Comparison of various static multiple-model estimation algorithms

A static multiple-model (SMM) estimation and decision algorithm has two functions: estimate the state of the system and decide which model is the best representation of the system. This paper concentrates on static multiple-model systems, that is, there is only one mathematical model applicable to a sequence of measurements, that model is one of a number of known possible mathematical models, but which one of these models is applicable is not known. In this paper, the characteristics of both estimation and decision errors of three SMM optimal algorithms are evaluated with a variety of performance measures using a Monte Carlo simulation. The SMM algorithms evaluated include those that are optimal for the following optimization criteria: the minimum mean sum squared estimation error, the joint maximum a posteriori probability, and the most probable model. The performance measures include the root mean sum squared estimation error, the mean root sum squared estimation error, the estimation maximum a posteriori probability density function, and two simultaneous estimation and decision measures of performance. The first three measures of performance correspond to the mean, median, and mode, respectively, of the a posteriori probability density function of the system state conditioned on the measurements. One of these performance measures could be more suitable to a specific system application, while another might be more suitable to a different system.
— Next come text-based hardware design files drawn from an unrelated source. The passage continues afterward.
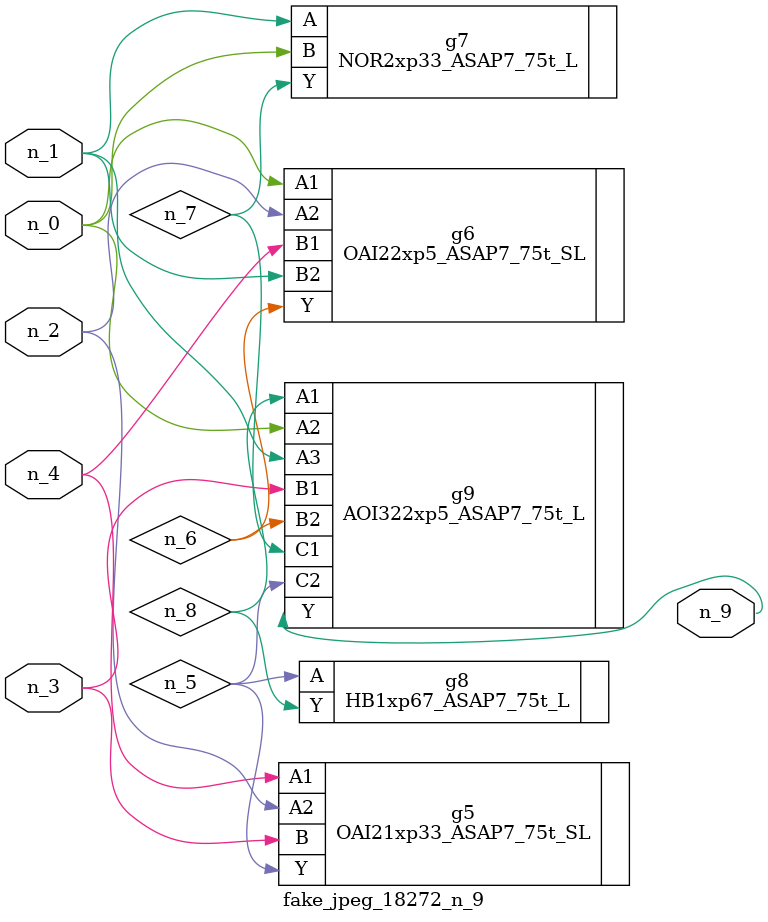
<source format=v>
module fake_jpeg_18272_n_9 (n_3, n_2, n_1, n_0, n_4, n_9);

input n_3;
input n_2;
input n_1;
input n_0;
input n_4;

output n_9;

wire n_8;
wire n_6;
wire n_5;
wire n_7;

OAI21xp33_ASAP7_75t_SL g5 ( 
.A1(n_4),
.A2(n_2),
.B(n_3),
.Y(n_5)
);

OAI22xp5_ASAP7_75t_SL g6 ( 
.A1(n_0),
.A2(n_2),
.B1(n_4),
.B2(n_1),
.Y(n_6)
);

NOR2xp33_ASAP7_75t_L g7 ( 
.A(n_1),
.B(n_0),
.Y(n_7)
);

HB1xp67_ASAP7_75t_L g8 ( 
.A(n_5),
.Y(n_8)
);

AOI322xp5_ASAP7_75t_L g9 ( 
.A1(n_8),
.A2(n_0),
.A3(n_1),
.B1(n_3),
.B2(n_6),
.C1(n_7),
.C2(n_5),
.Y(n_9)
);


endmodule
</source>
This study address one of the fundamentals of target tracking. It demonstrates that algorithms that are optimal for different criteria exhibit different error characteristics and do not all perform the same for the various performance evaluation measures. As a result, there is no single algorithm that is best for all system applications - different algorithms are suitable for different applications. The results presented in the paper provide insight for the selection and design of different algorithms for different applications.